Security removed homeless man from Nest weeks before AMS created new expulsion policy

When the AMS passed its policy on expulsion from its property, they faced criticisms of hypocrisy and anti-homeless sentiments from students, faculty and former AMS employees. Many weren’t sure why it was needed in the first place.

Now, a UBC Pride Collective volunteer said she believes the policy was created at least in part because of a homeless man who had been removed from the Nest multiple times for sleeping there.

Emily Lim said she interacted with the man, who said he was a student, when she was in the Nest “all day, every day” for Pride Week, which ran from January 15 to 19, 2018. The policy was sent out on the AMS Council mailing list February 2, and passed February 7.

Lim said UBC Campus Security, which has patrolled the Nest since the AMS cut their security service in 2016, told her they had removed the man before, and they had the situation under control.

But Lim said she wasn’t worried.

“He seemed really nice,” she said, adding that he helped make decorations for the Pride Week dance on January 19. “He’d seen us going up and down with a bunch of boxes and he was like, ‘Do you guys want help?’”

Lim said the man asked her about the UBC Free Store and the Student Legal Fund Society, which advocates for students in legal matters.

Campus Security confirmed they had removed a homeless person who was sleeping in the VanCity ATM in the Nest on January 19 — the date of the PRIDEweek dance and two weeks before the expulsion policy was sent out to AMS councillors.

VP Administration Pooja Bhatti denied that the new policy had anything to do with the homeless man.

“The incident that took place with the homeless individual was handled in accordance with the 2012 AMS Policy on Expulsion From The Student Union Building,” she said in a statement. “The updated policy, which was only approved by council on February 7, was drafted independent of this situation.”

Bhatti said at the February 14 AMS Council meeting that the Operations Committee was reviewing the policy as they had “just noticed a few things.”

The policy copies a good deal of language from a 2006 AMS expulsion policy. Like the current one, the 2006 document bans not wearing footwear, staying overnight in AMS buildings, or collecting food scraps from garbage bins. The difference is that the original document cites nonspecific BC Ministry of Health regulations as to why those policies exist — the current policy does not give any specific reason.

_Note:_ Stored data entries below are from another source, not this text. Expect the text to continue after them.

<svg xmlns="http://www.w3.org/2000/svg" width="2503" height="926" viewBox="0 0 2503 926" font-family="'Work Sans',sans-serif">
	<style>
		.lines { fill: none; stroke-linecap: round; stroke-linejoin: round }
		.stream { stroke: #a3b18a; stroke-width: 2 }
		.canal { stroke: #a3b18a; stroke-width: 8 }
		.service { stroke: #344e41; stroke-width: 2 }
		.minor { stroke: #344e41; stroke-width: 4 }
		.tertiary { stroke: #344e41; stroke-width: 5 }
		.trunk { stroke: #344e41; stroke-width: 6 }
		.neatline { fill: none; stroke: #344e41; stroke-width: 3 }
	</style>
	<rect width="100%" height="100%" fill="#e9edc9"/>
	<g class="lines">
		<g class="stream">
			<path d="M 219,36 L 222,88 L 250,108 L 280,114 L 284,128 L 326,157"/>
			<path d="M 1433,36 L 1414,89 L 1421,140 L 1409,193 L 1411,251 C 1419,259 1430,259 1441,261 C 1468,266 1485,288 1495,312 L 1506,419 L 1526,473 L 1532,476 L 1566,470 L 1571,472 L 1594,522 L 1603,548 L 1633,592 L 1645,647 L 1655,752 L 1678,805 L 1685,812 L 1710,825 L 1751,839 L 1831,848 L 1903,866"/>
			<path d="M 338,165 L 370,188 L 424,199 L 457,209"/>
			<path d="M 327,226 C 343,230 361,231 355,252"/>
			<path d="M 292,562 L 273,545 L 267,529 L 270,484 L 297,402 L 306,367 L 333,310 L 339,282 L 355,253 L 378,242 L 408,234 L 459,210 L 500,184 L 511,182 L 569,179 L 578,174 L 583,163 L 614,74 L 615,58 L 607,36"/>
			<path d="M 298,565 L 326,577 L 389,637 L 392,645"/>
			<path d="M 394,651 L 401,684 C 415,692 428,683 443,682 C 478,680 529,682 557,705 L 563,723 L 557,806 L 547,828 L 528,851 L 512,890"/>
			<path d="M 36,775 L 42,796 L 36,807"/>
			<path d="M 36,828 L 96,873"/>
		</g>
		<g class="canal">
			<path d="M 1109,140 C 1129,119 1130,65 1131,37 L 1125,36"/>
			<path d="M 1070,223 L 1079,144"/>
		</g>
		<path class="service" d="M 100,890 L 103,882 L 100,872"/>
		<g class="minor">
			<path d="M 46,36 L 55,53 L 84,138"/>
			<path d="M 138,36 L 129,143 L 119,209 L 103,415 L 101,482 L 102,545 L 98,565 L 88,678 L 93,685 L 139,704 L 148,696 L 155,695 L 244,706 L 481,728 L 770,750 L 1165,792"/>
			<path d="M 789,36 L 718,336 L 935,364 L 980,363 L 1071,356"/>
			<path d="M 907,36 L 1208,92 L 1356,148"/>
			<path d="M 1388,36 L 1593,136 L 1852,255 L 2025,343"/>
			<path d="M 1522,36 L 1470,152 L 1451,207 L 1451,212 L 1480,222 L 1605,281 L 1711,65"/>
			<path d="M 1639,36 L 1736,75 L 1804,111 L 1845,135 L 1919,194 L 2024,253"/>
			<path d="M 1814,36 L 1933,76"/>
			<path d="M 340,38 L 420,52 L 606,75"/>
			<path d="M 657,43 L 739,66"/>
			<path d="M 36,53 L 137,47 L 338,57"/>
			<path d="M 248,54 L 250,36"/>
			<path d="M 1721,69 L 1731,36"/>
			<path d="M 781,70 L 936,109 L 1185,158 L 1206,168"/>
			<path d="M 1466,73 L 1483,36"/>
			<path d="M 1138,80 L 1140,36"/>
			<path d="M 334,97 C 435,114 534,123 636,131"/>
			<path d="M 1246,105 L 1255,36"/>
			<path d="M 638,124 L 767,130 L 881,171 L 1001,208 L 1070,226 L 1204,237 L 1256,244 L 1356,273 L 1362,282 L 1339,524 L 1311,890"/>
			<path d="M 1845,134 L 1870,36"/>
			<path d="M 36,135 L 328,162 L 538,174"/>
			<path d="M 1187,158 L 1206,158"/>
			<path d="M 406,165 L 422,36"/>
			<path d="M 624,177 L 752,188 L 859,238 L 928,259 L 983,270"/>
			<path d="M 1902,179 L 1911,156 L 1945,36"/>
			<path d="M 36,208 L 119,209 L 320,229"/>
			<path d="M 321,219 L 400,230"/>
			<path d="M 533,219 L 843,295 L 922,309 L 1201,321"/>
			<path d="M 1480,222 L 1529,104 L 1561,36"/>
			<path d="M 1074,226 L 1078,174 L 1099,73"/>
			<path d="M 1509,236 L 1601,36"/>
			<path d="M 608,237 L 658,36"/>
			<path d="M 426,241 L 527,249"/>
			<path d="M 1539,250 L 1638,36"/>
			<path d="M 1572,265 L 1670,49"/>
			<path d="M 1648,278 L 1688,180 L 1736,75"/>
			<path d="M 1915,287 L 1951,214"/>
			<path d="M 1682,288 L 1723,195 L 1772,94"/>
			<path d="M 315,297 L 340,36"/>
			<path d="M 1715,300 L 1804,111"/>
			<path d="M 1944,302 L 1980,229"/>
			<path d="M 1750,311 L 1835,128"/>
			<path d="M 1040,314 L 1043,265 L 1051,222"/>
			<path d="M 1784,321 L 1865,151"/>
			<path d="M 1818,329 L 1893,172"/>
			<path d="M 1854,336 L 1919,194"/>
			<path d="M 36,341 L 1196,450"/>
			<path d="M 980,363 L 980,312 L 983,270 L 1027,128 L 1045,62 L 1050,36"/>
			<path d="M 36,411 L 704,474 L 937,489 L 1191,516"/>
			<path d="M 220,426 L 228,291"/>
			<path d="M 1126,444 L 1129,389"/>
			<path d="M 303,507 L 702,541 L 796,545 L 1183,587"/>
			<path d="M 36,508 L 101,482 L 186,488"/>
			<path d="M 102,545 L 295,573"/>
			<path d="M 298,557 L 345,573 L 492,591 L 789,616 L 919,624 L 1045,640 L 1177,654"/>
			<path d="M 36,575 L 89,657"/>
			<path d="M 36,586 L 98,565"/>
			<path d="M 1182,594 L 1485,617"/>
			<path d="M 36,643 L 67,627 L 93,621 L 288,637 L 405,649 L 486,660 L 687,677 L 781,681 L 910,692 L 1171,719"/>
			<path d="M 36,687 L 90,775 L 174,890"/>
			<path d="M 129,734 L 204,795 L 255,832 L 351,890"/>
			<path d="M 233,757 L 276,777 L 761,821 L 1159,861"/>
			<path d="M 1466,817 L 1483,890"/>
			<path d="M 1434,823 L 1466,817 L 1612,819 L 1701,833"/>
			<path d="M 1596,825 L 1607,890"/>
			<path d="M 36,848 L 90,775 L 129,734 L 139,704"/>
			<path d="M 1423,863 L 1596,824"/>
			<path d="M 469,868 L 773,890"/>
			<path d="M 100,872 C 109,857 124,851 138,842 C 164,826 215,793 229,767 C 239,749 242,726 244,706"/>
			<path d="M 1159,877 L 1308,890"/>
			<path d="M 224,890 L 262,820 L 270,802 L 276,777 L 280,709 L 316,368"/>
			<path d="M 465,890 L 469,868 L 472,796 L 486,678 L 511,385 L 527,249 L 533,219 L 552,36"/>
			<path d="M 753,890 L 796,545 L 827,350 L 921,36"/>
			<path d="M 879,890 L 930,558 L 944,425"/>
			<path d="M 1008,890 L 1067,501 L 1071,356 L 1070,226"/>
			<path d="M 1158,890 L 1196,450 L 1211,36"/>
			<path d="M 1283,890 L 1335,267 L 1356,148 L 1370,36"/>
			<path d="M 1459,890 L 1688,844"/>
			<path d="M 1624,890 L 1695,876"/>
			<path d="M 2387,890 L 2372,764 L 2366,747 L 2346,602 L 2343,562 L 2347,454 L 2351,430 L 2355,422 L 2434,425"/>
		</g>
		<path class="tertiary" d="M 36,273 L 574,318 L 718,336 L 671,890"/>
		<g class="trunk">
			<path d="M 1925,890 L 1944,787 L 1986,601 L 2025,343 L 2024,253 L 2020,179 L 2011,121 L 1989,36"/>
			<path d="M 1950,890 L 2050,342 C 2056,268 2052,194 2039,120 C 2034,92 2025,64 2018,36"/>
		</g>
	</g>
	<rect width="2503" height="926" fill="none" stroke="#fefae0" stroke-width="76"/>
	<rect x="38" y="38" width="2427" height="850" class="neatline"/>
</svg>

AMS President Alan Ehrenholz stated the policy was drafted to “the extent necessary to protect AMS members and nonmembers and ensure peaceful and safe enjoyment of our facilities.”

Lim said she felt “disgusted” when she read the policy. She said she was disappointed that the AMS’s response was “to try and have grounds to expel [homeless students]” instead of helping them.

“I’ve washed my face in the Nest before when it was finals and I’ve been here for like 20 hours studying. A lot of the things on that list, if you’re not looking at them as homeless [issues], those are stress coping mechanisms,” she said. “I wish there was a more supportive response ... more compassionate, and less elitist.”